The Deformed Humanities is all around us. I’m only giving it a name. Mashups, remixes, fan fiction, they are all made by breaking things, with little regard for preserving the original whole. With its emphasis on exploring the insides of things, the Deformed Humanities shares affinities with Ian Bogost’s notion of carpentry, the practice of making philosophical and scholarly inquiries by constructing artifacts rather than writing words. In Alien Phenomenology, Or, What It’s Like to Be a Thing, Bogost describes carpentry as “making things that explain how things make their world” (93). Bogost goes on to highlight several computer programs he’s built in order to think like things—such as I am TIA, which renders the Atari VCS’s “view” of its own screen, an utterly alien landscape compared to what players of the Atari see on the screen.

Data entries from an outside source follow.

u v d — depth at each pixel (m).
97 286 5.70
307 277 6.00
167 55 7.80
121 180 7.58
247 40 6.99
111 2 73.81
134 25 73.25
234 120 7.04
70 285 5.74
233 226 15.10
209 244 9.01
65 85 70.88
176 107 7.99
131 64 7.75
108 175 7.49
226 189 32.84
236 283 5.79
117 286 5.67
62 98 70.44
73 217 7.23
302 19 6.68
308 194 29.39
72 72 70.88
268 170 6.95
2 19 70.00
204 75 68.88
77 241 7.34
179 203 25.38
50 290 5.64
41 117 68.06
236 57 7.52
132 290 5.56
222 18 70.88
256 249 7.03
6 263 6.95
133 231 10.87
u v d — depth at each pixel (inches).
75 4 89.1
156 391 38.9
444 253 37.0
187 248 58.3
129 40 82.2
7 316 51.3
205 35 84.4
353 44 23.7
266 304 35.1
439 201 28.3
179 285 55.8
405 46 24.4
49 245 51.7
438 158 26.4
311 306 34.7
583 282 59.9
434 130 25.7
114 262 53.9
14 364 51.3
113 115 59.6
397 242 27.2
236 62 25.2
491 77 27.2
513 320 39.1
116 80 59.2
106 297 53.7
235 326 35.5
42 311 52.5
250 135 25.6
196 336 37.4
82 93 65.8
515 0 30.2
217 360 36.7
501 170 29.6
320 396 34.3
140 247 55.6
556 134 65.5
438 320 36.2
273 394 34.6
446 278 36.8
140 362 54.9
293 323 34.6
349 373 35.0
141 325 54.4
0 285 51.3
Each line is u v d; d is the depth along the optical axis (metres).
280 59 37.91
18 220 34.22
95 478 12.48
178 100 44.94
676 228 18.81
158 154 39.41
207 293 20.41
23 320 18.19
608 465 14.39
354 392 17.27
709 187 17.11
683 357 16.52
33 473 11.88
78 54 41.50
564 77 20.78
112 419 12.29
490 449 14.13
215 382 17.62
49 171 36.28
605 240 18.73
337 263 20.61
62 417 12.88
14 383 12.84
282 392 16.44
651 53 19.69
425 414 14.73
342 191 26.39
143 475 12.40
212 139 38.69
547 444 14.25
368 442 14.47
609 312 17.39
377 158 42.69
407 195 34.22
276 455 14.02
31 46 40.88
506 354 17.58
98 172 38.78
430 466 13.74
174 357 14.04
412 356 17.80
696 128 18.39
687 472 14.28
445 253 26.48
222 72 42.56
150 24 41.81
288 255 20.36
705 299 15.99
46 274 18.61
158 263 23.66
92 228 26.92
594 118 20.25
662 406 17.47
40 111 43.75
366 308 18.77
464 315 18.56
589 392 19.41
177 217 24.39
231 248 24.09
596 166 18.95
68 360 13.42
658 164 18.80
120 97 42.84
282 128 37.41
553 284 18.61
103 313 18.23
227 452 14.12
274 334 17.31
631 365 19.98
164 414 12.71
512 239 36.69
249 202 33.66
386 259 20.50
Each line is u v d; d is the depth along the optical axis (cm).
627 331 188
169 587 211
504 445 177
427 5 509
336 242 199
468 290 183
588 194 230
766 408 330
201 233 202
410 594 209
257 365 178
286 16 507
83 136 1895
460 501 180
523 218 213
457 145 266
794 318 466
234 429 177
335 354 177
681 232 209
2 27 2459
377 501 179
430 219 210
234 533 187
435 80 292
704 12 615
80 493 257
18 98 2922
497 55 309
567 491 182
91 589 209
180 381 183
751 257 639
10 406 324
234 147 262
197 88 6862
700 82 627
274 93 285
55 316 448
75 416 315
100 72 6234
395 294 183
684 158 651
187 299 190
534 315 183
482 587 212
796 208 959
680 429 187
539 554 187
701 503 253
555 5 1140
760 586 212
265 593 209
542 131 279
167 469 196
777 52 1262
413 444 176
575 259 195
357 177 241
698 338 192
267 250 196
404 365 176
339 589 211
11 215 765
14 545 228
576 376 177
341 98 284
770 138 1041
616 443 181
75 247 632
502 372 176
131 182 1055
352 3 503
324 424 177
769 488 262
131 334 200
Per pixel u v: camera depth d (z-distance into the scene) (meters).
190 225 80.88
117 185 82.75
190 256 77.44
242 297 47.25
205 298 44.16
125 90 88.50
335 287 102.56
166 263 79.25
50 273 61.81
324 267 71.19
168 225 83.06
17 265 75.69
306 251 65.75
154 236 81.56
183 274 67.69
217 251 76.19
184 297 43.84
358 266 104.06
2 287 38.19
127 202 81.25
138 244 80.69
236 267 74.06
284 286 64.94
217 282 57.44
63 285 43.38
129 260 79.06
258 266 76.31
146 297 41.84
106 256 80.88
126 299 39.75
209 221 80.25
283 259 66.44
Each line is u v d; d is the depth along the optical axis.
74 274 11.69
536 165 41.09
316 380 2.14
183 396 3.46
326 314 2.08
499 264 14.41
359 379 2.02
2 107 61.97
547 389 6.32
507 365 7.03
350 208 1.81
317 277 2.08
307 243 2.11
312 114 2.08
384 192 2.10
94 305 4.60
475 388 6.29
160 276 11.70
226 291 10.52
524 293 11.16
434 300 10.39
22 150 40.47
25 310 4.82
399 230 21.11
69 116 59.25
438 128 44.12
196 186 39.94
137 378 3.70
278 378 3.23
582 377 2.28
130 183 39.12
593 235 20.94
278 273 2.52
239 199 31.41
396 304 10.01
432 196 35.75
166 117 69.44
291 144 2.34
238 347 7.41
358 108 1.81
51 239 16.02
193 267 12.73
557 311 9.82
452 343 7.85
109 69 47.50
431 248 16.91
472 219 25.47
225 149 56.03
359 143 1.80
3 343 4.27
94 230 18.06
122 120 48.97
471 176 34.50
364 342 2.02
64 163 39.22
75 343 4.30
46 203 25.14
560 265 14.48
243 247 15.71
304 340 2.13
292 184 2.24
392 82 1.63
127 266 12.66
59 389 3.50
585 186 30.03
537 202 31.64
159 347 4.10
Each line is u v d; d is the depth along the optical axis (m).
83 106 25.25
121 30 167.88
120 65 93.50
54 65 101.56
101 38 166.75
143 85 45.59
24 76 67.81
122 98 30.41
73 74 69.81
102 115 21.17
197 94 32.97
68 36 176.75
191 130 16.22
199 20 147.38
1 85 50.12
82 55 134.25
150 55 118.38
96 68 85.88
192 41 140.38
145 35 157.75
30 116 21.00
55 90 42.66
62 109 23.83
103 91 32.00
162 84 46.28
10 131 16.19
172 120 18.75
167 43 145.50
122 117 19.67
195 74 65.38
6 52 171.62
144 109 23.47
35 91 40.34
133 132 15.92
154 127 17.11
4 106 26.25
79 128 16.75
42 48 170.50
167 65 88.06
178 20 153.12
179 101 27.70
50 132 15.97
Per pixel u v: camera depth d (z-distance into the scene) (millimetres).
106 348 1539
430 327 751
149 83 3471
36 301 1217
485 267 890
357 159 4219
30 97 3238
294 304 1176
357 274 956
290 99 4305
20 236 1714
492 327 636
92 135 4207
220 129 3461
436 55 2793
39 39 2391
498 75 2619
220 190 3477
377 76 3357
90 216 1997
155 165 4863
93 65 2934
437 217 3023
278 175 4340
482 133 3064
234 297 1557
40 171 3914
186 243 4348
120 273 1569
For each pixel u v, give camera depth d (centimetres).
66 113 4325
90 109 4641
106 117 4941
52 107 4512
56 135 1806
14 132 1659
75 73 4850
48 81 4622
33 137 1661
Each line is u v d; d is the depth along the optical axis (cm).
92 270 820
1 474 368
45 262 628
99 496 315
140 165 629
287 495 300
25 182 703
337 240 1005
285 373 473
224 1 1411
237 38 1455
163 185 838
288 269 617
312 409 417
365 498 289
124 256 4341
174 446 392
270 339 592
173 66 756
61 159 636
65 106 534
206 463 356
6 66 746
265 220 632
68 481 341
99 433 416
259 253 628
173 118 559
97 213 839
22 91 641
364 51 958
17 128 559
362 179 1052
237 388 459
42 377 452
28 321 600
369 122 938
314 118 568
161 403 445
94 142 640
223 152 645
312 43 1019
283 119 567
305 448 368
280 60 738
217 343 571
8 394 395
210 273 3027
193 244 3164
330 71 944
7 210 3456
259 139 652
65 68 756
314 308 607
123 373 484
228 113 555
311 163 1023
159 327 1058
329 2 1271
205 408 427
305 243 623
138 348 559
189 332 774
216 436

Where carpentry and the Deformed Humanities diverge is in the materials being used. Carpentry aspires to build from scratch, whereas the Deformed Humanities tears apart existing structures and uses the scraps.

For a long while I’ve told colleagues who puzzle over my own seemingly disparate objects of scholarly inquiry that “I study systems that break other systems.” Systems that break other systems is the thread that connects my work with electronic literature, graphic novels, videogames, code studies, and so on. Yet I had never thought about my own work as deformative until earlier this year. And it took someone else to point it out. This was my colleague Tom Scheinfeldt, the managing director of the Roy Rosenzweig Center for History and New Media. In February, Scheinfeldt gave a talk at Brown University in which he argued that the game-changing element of the digital humanities was its performative aspect.

Babe RuthScheinfeldt uses Babe Ruth as an analogy. Ruth wasn’t merely the homerun king. He essentially invented homeruns as a strategy, transforming the game. As Scheinfeldt puts it, “the change Ruth made wasn’t engendered by him being able to bunt or steal more effectively than, say, Ty Cobb…it was engendered by making bunting and stealing irrelevant, by doing something completely new.”

Scheinfeldt then picks up on Ramsay’s use of “deformance” to suggest that what’s game-changing about digital technology is the way it allows us “to make and remake” texts in order “to produce meaning after meaning.”

Hacking the Accident

As an example, Scheinfeldt mentions a project of mine, which I had never thought about in terms of deformance. This was a digital project and e-book I made last fall called Hacking the Accident.

Hacking the Accident is a deformed version of Hacking the Academy, an edited collection forthcoming by the digitalculturebooks imprint of the University of Michigan Press. Hacking the Academy is a scholarly book about the disruptive potential of the digital humanities, crowdsourced in one week and edited by Dan Cohen and Tom Scheinfeldt.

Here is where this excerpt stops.